Was tun gegen „Fake News“?
Angesichts der vielen Berichte über Veröffentlichungen deutscher Wissenschaftler in fragwürdigen Fachzeitschriften hat das Deutsche Krebsforschungszentrum die Behandlung in spezialisierten Krebszentren als besten Schutz vor „Fake News“ in der Krebsmedizin bezeichnet. „Für Betroffene und Patienten ist es oft nicht möglich zu beurteilen, wie belastbar die Beweise zur Wirksamkeit und Unbedenklichkeit eines Verfahrens tatsächlich sind“, erklärte Susanne Weg-Remers, Leiterin des Krebsinformationsdienstes des Deutschen Krebsforschungszentrums, in einer Pressemitteilung vom vergangenen Dienstag. Kann dies hinsichtlich der Informationen auf der Charité-Webseite noch gelten?
„Offensichtlich ist dort schon erkannt worden, dass sich zwischen der Arbeitsweise einer Uniklinik und der Homöopathie gewisse Gräben auftun und man es besser vom Netz nimmt“, sagt Weg-Remers auf Nachfrage von MedWatch. Die Wirkungsweise, die die Homöopathie-Befürworter postulieren, ignoriere mehrere Jahrzehnte naturwissenschaftlichen und medizinischen Fortschritts und sei nicht plausibel. „Bei der Homöopathie müssen wir nach heutigem Wissensstand annehmen, dass sie keine Wirksamkeit hat“, erklärt sie. „Das sollten die homöopathischen Ärzte natürlich fairerweise sagen – egal in welchem Bereich sie arbeiten.

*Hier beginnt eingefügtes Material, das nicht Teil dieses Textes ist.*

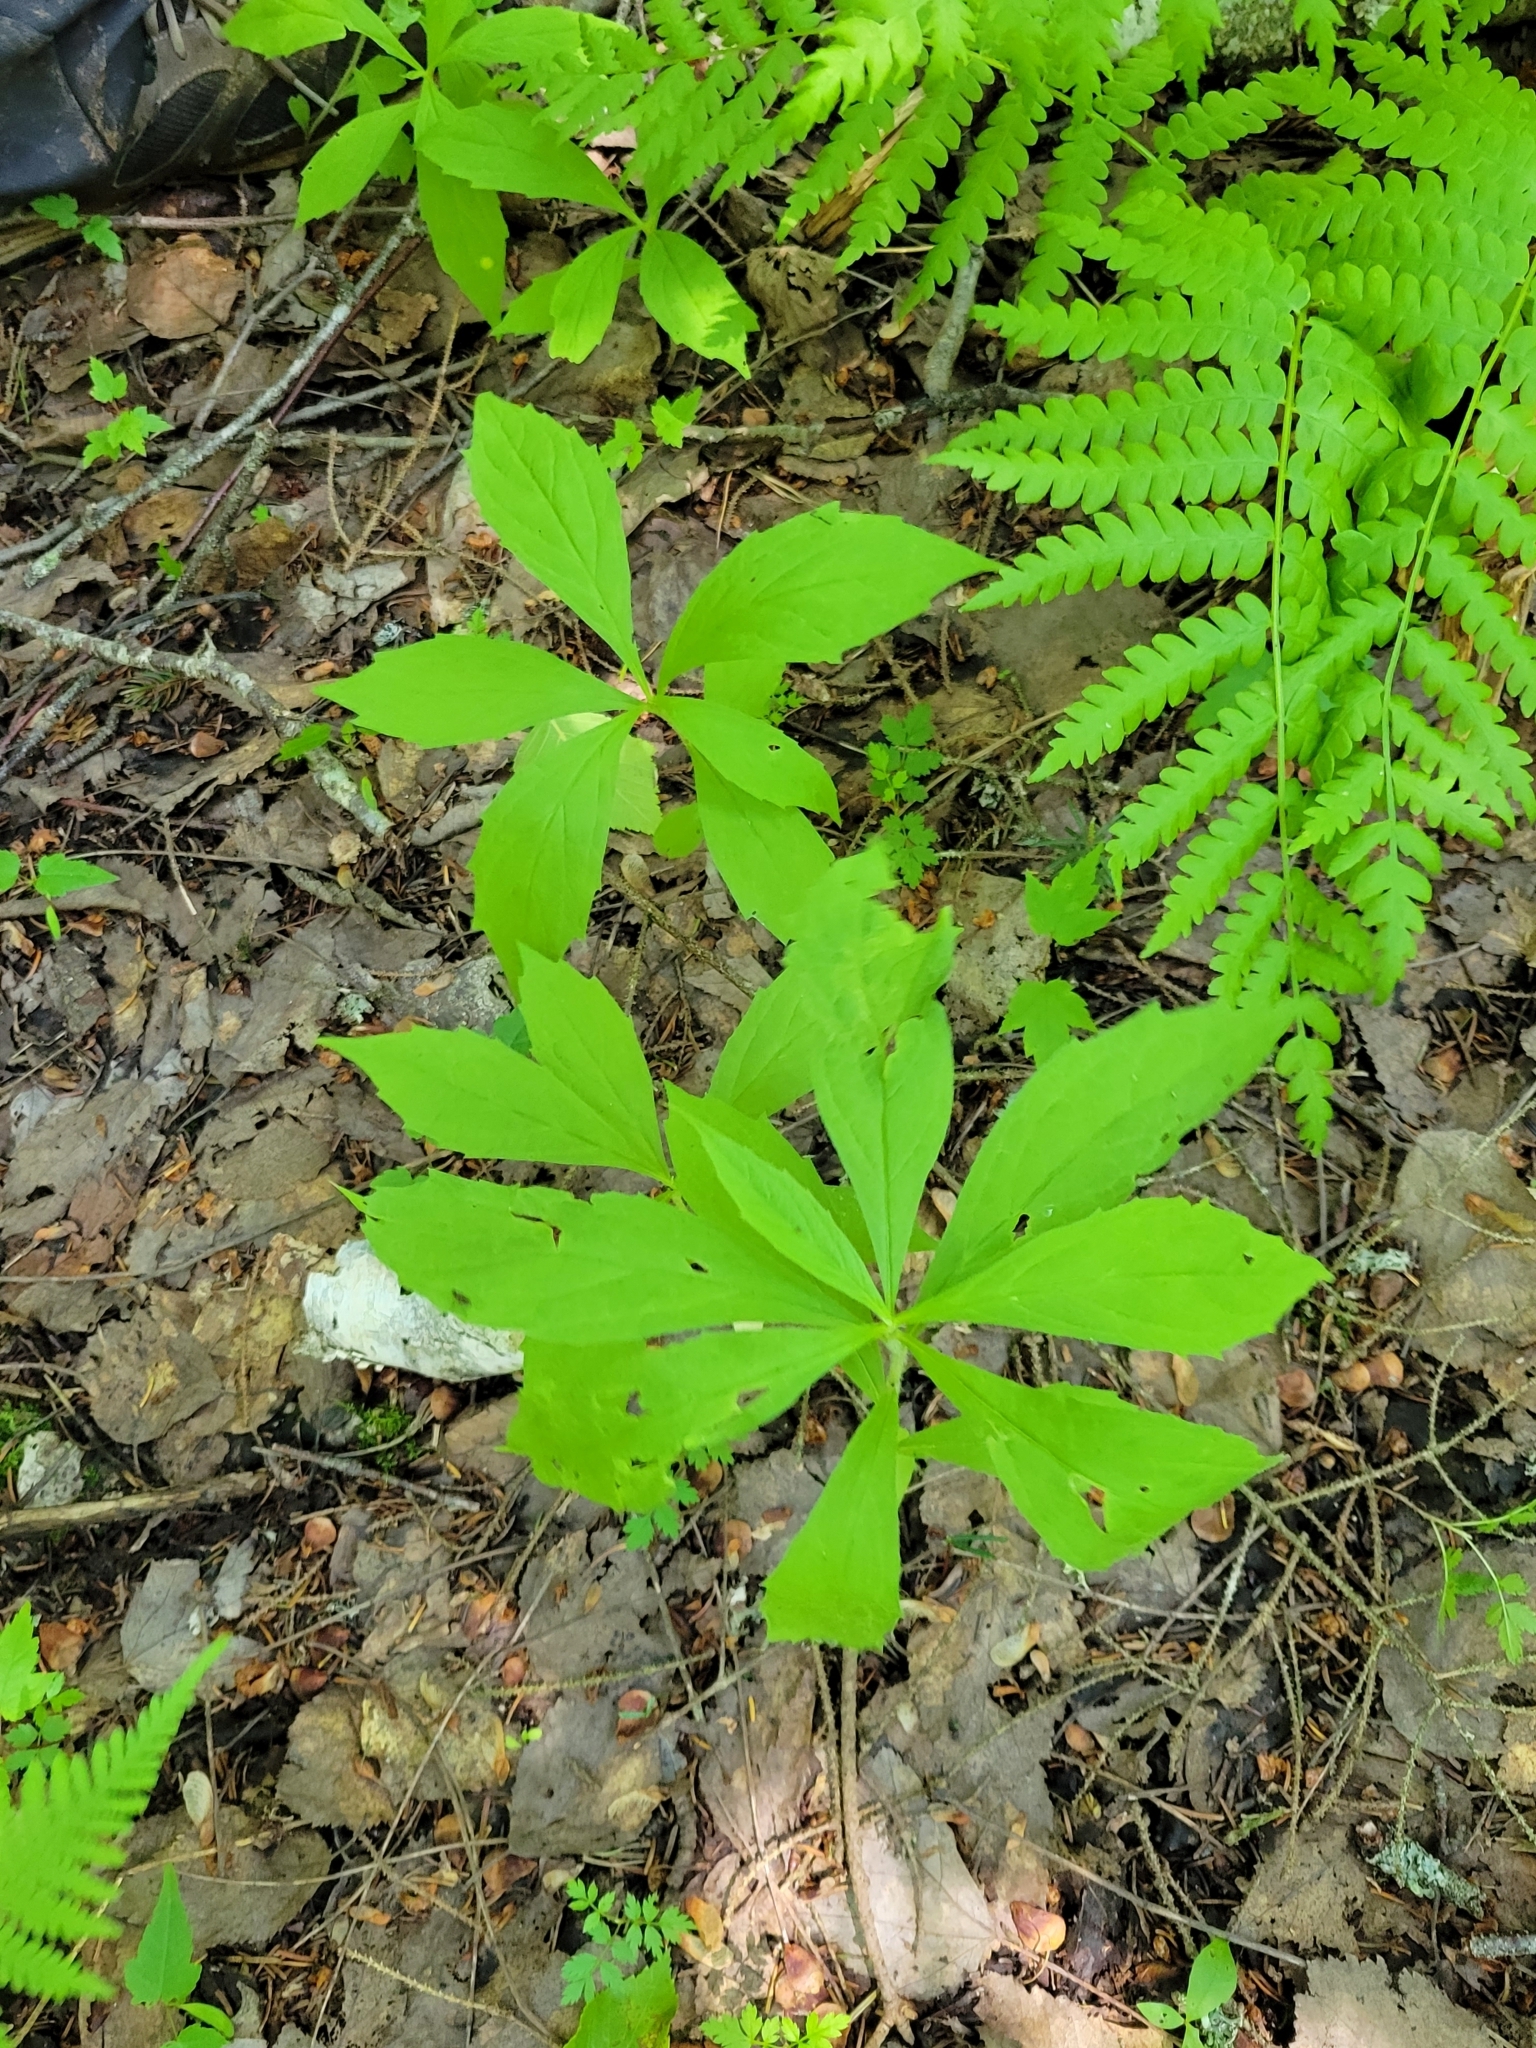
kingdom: Plantae
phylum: Tracheophyta
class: Magnoliopsida
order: Asterales
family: Asteraceae
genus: Oclemena
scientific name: Oclemena acuminata
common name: Mountain aster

Letztendlich muss die Charité sich entscheiden, wie sie sich dazu positionieren möchte.“
Homöopathie-Text auf Charité-Seite „versehentlich aktiviert“?
Ihrer Einschätzung nach öffnen sich viele Kliniken der Komplementärmedizin, weil sie sehen, dass sie die Patienten oder ihre Eltern beschäftigt. Problematisch sei dies besonders, wenn Patienten nur noch auf die sogenannte Alternativmedizin setzen und eine wirksame Behandlung ausschlagen, weil sie die Hoffnung haben, mit alternativer Medizin sei eine sanftere Heilung möglich. „Da ist noch viel Aufklärungsarbeit in der Bevölkerung zu leisten“, sagt Weg-Remers.
Die Berliner Senatskanzlei für Wissenschaft und Forschung hatte vor zwei Wochen erklärt, dass die Charité die Verantwortung für die Verbreitung des Homöopathie-Textes prüft. Dieser sei schon mehrere Jahre alt gewesen „und bedauerlicherweise versehentlich aktiviert“ worden, erklärt ein Pressesprecher nun auf Nachfrage. „Wer die technische Deaktivierung unterlassen hat, ließe sich aus heutiger Sicht leider nicht mehr nachvollziehen, wie uns seitens der Charité mitgeteilt wurde.“ Dabei war die Seite laut Eintrag im Internet-Archive über Jahre kontinuierlich erreichbar.
Und auch weiterhin ist auf der Homepage der Charité-Hochschulambulanz für Naturheilkunde zu lesen, dass die Homöopathie-Forschung ein großer Schwerpunkt des Instituts für Sozialmedizin, Epidemiologie und Gesundheitsökonomie sei. Außerdem habe sich gezeigt, dass Patienten von der homöopathischen Therapie profitieren. Belege für diese Aussage liefert die Pressestelle der Charité auf Nachfrage nicht.